Using the information.
a: From the FlatSpin review, list every character from the play who is named.
b: According to the FlatSpin review, where are all three plays of the trilogy set?

Selected extract.
•••••

Theatre

FlatSpin

Pitlochry Festival Theatre

Neil Cooper

four stars

IN real life, the perils of the out-of-work actress rarely stretch beyond taking a second job to make ends meet. As Alan Ayckbourn proves in the second of his Damsels in Distress trilogy of plays, take play-acting to its logical limit and you'll end up making a real drama out of a crisis. So it goes for Rosie Seymore, who is co-opted as a stand-in janitor for the expensively bland London docklands flat where all three plays are set.

For Rosie, it's a gig considerably better than wearing rabbit ears in a Transit van schools tour, but not as good as the prospect of playing Jane Eyre on prime-time TV. A knock on the door from next door neighbour Sam sees Rosie adopt the mantle of absent tenant, the mysterious Joanna Rupelfeld, which is when things really get weird.

Brought playfully to life for Pitlochry's summer season, alongside its sister plays, by director Richard Baron, FlatSpin is, on the face of it, a straight-ahead comedy yarn. As breakout star of all three plays, Gemma McElhinney, dons other people's outfits and imagined personalities as Rosie. However there are far subtler exposes of individual and collective identity crises at play here.

•••••

Dataset records.
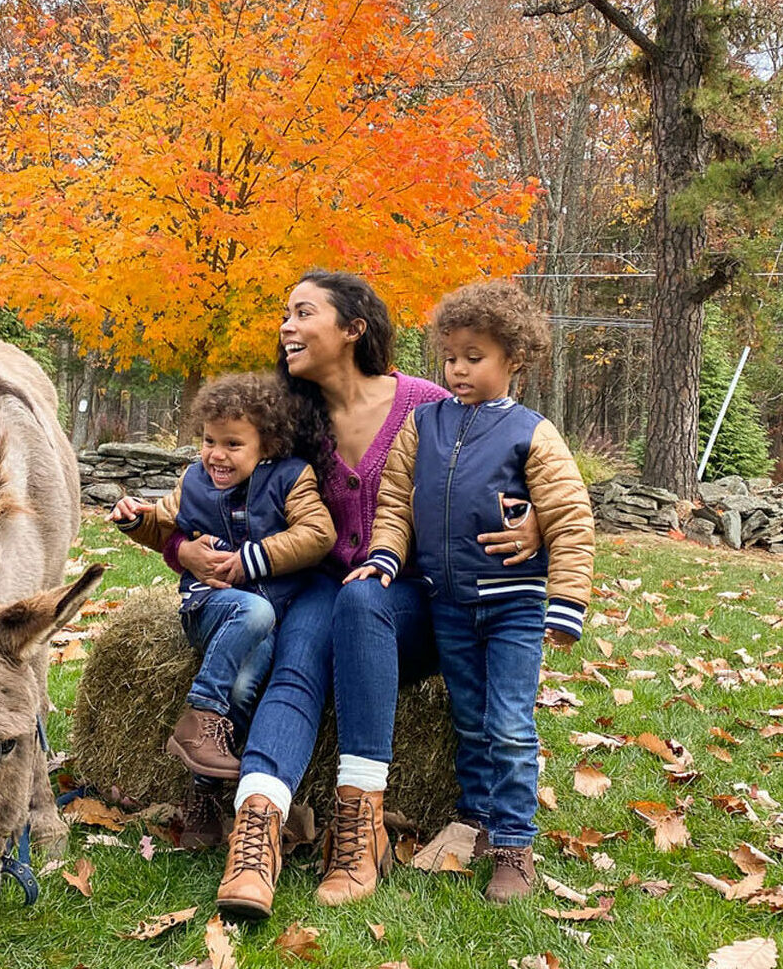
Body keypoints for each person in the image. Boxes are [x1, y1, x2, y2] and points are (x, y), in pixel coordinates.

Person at [176, 271, 546, 920]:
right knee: (298, 659)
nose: (286, 325)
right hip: (324, 589)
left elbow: (525, 454)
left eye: (303, 312)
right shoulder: (291, 424)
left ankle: (359, 821)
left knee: (361, 601)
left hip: (419, 602)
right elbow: (212, 497)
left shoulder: (430, 403)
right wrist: (177, 548)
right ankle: (257, 835)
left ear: (354, 327)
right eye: (283, 313)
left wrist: (538, 517)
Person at [346, 279, 595, 902]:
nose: (458, 369)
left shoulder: (532, 434)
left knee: (509, 723)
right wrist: (384, 555)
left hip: (511, 606)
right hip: (447, 604)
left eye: (474, 357)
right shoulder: (422, 424)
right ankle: (475, 818)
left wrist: (566, 603)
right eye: (450, 356)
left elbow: (568, 515)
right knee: (468, 716)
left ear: (514, 358)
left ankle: (515, 843)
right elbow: (397, 501)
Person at [110, 374, 335, 783]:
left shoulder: (290, 478)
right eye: (210, 441)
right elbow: (161, 525)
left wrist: (254, 559)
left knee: (243, 685)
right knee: (253, 610)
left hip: (268, 618)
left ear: (266, 445)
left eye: (233, 444)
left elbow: (319, 533)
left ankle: (206, 784)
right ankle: (200, 709)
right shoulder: (193, 481)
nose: (217, 455)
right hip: (209, 609)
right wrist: (134, 519)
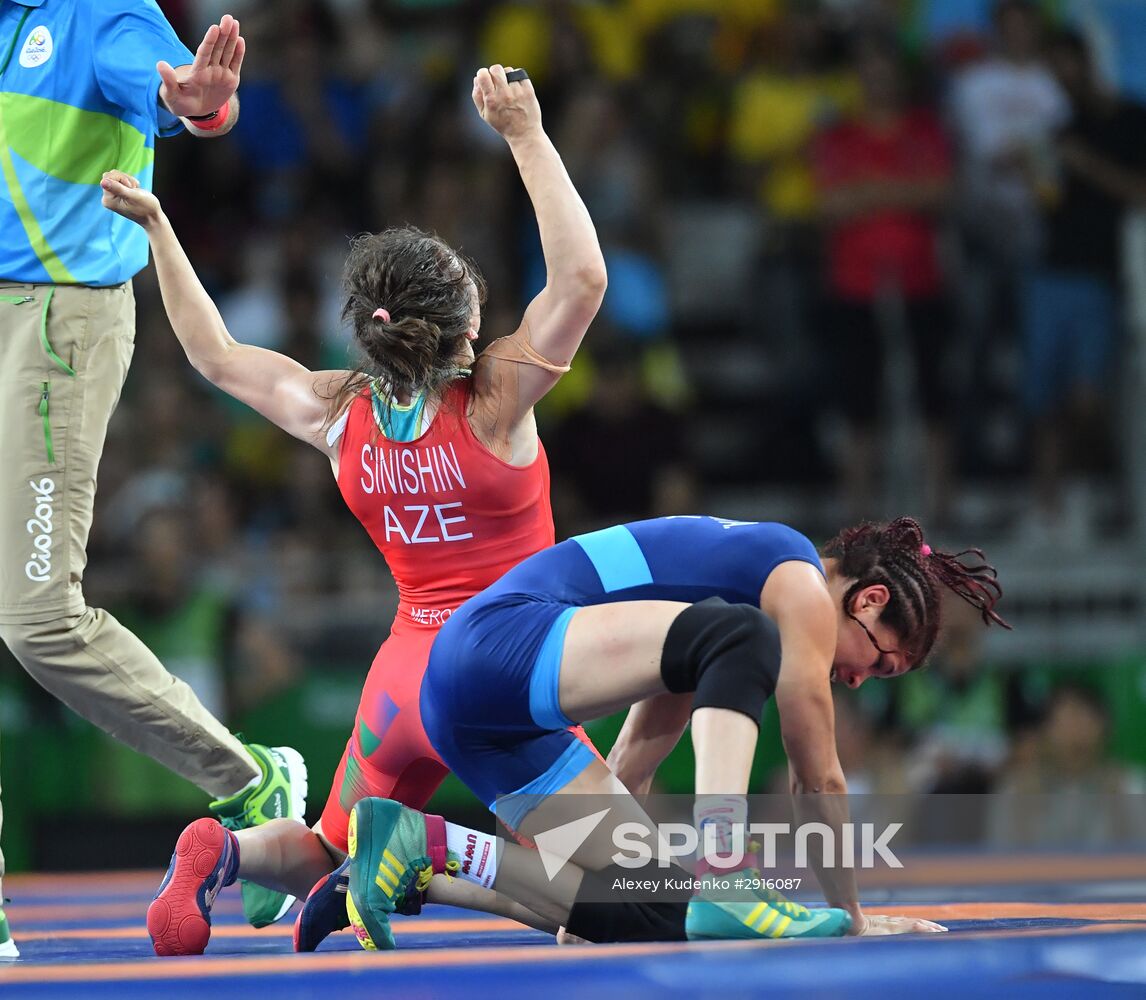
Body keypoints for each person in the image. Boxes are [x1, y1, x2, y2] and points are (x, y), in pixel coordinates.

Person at [100, 62, 609, 955]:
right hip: (502, 674)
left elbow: (216, 355)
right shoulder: (493, 402)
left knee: (330, 845)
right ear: (459, 330)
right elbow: (581, 284)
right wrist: (527, 135)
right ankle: (425, 860)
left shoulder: (341, 413)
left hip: (402, 675)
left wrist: (159, 228)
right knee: (623, 887)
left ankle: (223, 848)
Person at [0, 5, 306, 959]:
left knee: (36, 616)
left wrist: (199, 104)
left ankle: (250, 776)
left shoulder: (98, 14)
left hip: (54, 325)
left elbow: (179, 94)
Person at [338, 514, 1008, 947]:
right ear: (869, 599)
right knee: (749, 638)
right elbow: (818, 776)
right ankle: (726, 868)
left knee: (656, 907)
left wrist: (595, 901)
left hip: (480, 714)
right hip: (495, 640)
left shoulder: (699, 639)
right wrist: (855, 921)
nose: (859, 681)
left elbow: (634, 756)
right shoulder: (795, 582)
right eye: (878, 663)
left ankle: (415, 850)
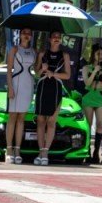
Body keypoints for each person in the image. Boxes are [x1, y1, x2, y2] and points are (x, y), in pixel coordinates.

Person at [33, 31, 71, 166]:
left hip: (56, 88)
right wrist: (42, 69)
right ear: (49, 39)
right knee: (41, 121)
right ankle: (40, 152)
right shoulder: (42, 54)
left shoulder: (65, 55)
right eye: (54, 37)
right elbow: (36, 75)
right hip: (43, 87)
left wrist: (53, 73)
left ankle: (45, 153)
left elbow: (67, 75)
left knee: (51, 122)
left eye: (58, 37)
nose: (56, 39)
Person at [5, 28, 36, 163]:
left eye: (29, 33)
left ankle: (18, 149)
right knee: (12, 117)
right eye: (24, 33)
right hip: (16, 83)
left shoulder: (34, 51)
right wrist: (10, 87)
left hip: (28, 84)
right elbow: (9, 70)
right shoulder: (14, 50)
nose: (26, 35)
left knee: (21, 118)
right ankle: (9, 149)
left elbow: (37, 69)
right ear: (20, 35)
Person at [81, 44, 102, 164]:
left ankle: (96, 152)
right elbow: (87, 83)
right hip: (89, 96)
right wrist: (95, 71)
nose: (100, 56)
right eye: (98, 54)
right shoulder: (86, 67)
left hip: (100, 98)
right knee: (88, 124)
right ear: (93, 54)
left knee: (100, 124)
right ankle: (87, 150)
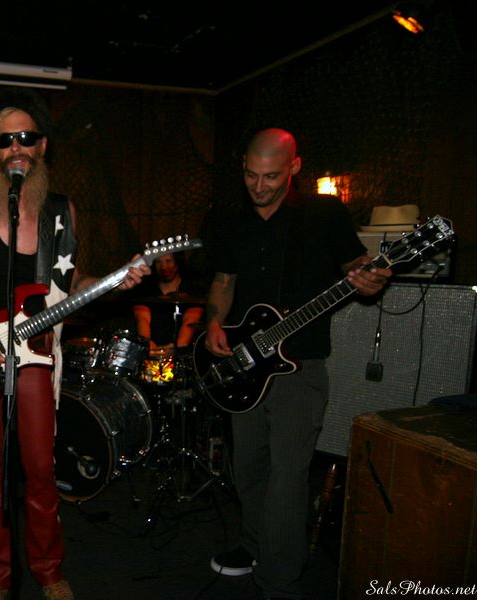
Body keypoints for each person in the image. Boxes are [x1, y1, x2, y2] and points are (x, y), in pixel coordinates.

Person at [0, 90, 148, 600]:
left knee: (42, 469)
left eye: (26, 137)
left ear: (42, 146)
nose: (16, 148)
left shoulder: (61, 212)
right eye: (5, 140)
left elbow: (70, 284)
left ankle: (48, 570)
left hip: (36, 351)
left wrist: (115, 280)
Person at [201, 128, 392, 600]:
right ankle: (252, 546)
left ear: (295, 167)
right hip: (245, 363)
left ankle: (280, 582)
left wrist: (371, 279)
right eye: (251, 175)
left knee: (287, 479)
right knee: (248, 469)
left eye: (270, 176)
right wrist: (214, 322)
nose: (259, 186)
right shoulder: (230, 220)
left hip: (299, 366)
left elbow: (357, 265)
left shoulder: (324, 214)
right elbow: (224, 280)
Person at [131, 251, 204, 353]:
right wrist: (148, 345)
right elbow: (142, 319)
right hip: (151, 352)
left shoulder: (192, 289)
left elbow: (190, 321)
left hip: (182, 353)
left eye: (168, 261)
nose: (164, 267)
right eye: (158, 262)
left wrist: (174, 348)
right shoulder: (145, 290)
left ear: (177, 262)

•••••

Your written answers.
a: Rosie Seymore, Sam, Joanna Rupelfeld

b: In an expensively bland London docklands flat.